Graduate workers vote in favor of unionization

MU and UM System officials have said they will not recognize the election results.
Two members of the League of Women Voters wait for graduate student workers to vote on unionization on Tuesday, April 19 in Memorial Union. Eighty-four percent of graduate student workers who voted were in favor of allowing the Coalition of Graduate Workers to represent them in collective bargaining with MU and the UM System.

Graduate student workers made their support for unionization official Tuesday, with 84 percent voting in favor of authorizing the Coalition of Graduate Workers to represent them in collective bargaining with MU and the UM System. The Columbia chapter of the League of Women Voters reported 668 graduate workers voted in favor and 127 voted against.

“This result is in spite of eleventh hour voter intimidation by the University of Missouri administration, and it unequivocally demonstrates that graduate student employees will not accept the status quo,” CGW wrote in a news release. “It is also the culmination of an academic year of tireless organizing during which the graduate student employees of the University of Missouri have provided inspiration to universities across the United States. If the University of Missouri is to move forward, it will be due in no small part to the resolute desire of graduate students to make the University of Missouri a better institution of higher education.”

Graduate student Jesse Hoff, a research assistant in the department of genetics, said he voted in favor of unionization to solidify graduate workers’ place at the table. He believes the union will help graduate students consistently have their voices heard and their rights respected.

“Grad students run the university,” Hoff said. “We do the research, we do the teaching and we need to make sure that we have full representation of what our needs are at all levels and across all departments of the university.”

The union authorization election came after a year of tension between graduate students and administration. In August, graduate students were informed 13 hours before their health coverage period ended that it would not be renewed. The insurance was quickly reinstated.

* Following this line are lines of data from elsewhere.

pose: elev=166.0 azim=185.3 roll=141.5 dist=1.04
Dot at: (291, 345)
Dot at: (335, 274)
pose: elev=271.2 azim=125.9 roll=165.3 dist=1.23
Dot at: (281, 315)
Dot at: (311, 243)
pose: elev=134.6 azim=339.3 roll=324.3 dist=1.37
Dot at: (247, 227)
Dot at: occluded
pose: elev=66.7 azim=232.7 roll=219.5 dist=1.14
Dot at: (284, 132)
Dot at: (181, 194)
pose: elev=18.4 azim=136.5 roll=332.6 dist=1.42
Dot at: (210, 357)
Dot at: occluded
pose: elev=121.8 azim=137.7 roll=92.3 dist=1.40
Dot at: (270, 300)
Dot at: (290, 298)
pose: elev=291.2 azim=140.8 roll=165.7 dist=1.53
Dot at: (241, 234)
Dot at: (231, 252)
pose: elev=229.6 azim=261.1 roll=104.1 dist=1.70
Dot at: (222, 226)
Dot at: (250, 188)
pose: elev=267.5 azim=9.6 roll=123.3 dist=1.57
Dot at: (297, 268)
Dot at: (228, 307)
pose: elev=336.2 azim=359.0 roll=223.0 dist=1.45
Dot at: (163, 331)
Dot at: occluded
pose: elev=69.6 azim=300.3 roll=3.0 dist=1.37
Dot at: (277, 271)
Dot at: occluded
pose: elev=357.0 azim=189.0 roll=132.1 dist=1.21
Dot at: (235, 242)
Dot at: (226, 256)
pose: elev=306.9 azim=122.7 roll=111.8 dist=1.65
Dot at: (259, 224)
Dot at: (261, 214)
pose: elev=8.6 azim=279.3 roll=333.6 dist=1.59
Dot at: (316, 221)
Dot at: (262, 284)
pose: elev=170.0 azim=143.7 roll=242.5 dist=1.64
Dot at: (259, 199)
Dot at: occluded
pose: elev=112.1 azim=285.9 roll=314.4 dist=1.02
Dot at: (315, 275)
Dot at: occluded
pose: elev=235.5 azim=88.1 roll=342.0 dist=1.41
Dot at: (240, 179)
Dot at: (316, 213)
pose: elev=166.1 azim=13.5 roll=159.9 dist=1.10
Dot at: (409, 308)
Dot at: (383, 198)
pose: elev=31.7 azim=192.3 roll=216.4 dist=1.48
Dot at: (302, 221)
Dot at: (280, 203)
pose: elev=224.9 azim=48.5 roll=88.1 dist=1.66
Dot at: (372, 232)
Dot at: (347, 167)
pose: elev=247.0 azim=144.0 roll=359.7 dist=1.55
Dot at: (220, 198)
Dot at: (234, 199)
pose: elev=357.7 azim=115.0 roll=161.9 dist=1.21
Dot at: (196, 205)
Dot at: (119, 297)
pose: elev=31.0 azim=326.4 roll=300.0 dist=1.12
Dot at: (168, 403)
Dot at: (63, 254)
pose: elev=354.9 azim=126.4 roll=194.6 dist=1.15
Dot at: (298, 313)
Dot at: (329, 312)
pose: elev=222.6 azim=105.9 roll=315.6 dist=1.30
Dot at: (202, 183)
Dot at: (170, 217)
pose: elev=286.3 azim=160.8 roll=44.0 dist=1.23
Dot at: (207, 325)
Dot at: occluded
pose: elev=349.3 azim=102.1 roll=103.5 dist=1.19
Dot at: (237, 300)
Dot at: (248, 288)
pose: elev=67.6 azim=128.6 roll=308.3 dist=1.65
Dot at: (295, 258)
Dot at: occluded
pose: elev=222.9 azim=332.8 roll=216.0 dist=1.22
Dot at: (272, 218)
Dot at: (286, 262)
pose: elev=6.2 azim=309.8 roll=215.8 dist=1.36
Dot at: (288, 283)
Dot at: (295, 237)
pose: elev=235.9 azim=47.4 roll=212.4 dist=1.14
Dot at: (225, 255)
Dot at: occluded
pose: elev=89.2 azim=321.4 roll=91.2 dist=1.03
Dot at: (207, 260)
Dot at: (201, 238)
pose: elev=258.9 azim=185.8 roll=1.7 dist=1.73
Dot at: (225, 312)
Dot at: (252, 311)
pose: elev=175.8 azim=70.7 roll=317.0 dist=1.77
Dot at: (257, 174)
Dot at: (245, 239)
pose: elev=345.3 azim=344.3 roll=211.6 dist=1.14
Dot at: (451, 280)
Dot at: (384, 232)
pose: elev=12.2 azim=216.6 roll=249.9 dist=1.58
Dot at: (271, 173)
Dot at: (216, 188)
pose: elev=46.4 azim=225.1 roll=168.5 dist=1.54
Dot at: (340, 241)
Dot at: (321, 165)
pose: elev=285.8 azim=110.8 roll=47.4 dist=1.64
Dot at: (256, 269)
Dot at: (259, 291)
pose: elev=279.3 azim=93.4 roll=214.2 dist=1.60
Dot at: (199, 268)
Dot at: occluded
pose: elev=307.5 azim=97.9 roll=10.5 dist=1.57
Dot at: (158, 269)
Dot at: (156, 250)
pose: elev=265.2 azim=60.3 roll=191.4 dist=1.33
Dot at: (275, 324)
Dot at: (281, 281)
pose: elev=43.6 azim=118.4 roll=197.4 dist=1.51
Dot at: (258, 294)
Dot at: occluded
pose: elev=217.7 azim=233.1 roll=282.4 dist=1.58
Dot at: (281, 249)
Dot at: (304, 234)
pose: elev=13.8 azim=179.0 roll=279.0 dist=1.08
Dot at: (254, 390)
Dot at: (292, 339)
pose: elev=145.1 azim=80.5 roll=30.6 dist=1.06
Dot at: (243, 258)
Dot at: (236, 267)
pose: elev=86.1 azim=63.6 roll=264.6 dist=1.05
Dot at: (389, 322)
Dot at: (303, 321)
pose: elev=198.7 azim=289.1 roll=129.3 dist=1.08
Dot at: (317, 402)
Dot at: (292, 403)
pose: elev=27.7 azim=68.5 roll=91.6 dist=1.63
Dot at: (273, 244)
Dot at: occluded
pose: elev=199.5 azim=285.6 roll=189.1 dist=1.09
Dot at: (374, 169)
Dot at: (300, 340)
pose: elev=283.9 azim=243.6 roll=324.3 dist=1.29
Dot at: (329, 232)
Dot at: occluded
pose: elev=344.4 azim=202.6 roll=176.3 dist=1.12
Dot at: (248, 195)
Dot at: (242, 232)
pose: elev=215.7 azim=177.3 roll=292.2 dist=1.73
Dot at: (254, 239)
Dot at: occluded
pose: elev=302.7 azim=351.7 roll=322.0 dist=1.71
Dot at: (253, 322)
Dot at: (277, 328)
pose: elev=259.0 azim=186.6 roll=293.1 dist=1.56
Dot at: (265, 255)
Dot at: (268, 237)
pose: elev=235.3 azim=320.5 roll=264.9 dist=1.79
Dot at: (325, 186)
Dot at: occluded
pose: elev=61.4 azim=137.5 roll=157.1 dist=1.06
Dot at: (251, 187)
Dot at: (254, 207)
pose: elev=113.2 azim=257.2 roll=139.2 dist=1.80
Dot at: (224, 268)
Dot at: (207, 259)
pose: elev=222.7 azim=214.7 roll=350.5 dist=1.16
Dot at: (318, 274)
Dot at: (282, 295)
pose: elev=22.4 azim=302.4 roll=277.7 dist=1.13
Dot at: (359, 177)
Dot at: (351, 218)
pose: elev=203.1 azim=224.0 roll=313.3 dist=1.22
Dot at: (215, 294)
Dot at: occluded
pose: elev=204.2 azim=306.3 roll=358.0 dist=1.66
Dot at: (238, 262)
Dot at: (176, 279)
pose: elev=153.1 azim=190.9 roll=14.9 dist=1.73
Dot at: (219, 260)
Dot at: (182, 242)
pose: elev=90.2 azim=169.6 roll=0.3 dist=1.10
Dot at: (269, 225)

The Forum on Graduate Rights and CGW were formed shortly thereafter, and CGW began planning for unionization in early September. They met with administration at the MU and UM System level several times throughout the year, according to previous Maneater reporting.

In an interview with the Columbia Daily Tribune on April 9, interim Chancellor Hank Foley called the election a “mock vote” and a “straw poll,” adding that seeing the results would be important, but ultimately the university would look to the courts for a determination of whether graduate workers are employees.

Graduate student Jennifer Lewallen said she voted yes after conferring with colleagues. She took offense to Foley’s comments.

“That’s another reason I came out: for us to kind of stick it to him,” Lewallen said. “Graduate students are not kids. We are adults. Many of us have kids of our own, and we do a lot of work here at the university, and we do it happily, and we want to be recognized for the work that we do as employees of the university.”

Although the vote proves the graduate workers’ support of unionization, CGW still needs the administration to recognize the election results and the union itself before it can move forward as graduate workers’ collective bargaining agent.

In February, interim UM System President Mike Middleton said the administration needed legal clarity on the employee status of graduate students before the union could be recognized. CGW is preparing to file a lawsuit in order to get a court ruling on their employee status.

The Missouri Constitution does not specify whether graduate workers are employees.

Graduate student Ben Daniels said he voted in part because of graduate student issues raised after the health insurance scare in August. He cited lack of graduate student housing and accessible, affordable child care as other factors in his decision.

“I’m lucky enough that I don’t have a child or a family right now, but I can’t imagine supporting that on a stipend of $1,200 a month,” Daniels said.

In its news release, CGW said it looked forward beginning contract negotiations with the university.

“We view the results as a clear mandate for in favor of graduate student employee collective bargaining, and we call for the administration of the University of Missouri to duly recognize these democratic results,” the news release read.

Amos Chen and Andrew Frein contributed to this report.